= Exercise =
Could you extend the article below on YouTube's drop in weekly unique users, picking up after its final sentence?

= Text shown =
Content starts

YouTube, the video sharing service offered by Google, has seen some surprising numbers in its past two-week traffic performance. Nielsen Online monitored it and saw that the world's biggest video site dropped down by about one million unique users, from 30.7 million to 29.7 million. The week it was measured for ended on January 13th.
This looks to be a trend for the search engine
backed video sites, as Yahoo! also saw a drop in its numbers, from 2.2 million to 1.4. Note the difference in traffic, if you may. The decrease that the Sunnyvale-based company encountered was a lot more difficult to swallow, financially speaking, than YouTube's, as it almost cut its traffic in half. ½ unique visitors, ½ the ads being served, ½ the revenue. Dead simple.
The interesting thing is that the other big competitor in the game, MSN Video, did not attract all of the users lost by the other two, more like half of them fled to Microsoft Corp's service: it recorded a growth of 3.3 million, up from 2.5 the week before. The others either went to some similar smaller services or (and now comes the easiest solution) the free time people had taken after the holidays just finished, hence the loss in traffic.

Content ends

= Information =
Content starts

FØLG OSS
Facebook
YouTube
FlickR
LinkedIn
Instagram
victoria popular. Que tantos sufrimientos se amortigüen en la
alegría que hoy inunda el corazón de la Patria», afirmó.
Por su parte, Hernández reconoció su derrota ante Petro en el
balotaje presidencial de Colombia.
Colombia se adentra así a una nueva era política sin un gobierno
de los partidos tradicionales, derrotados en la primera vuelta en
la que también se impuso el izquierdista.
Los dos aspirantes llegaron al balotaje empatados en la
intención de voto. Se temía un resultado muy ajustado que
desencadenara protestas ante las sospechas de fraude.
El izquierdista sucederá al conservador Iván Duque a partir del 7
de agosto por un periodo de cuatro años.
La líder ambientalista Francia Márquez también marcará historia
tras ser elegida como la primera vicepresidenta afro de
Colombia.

Content ends

= Exercise answer =
It is said that week-to-week fluctuations are not uncommon in online video, but something tells me that this was too big a drop to be just random. Could people be having problems with the new monetization method that YouTube is trying to implement? Whatever the reason was, if the numbers don't pick themselves up in the rankings to be released next week, there'll probably be some serious brainstorming in a "stroke your beard" type of meeting over at the Mountain View-based company to find the reason and the solution.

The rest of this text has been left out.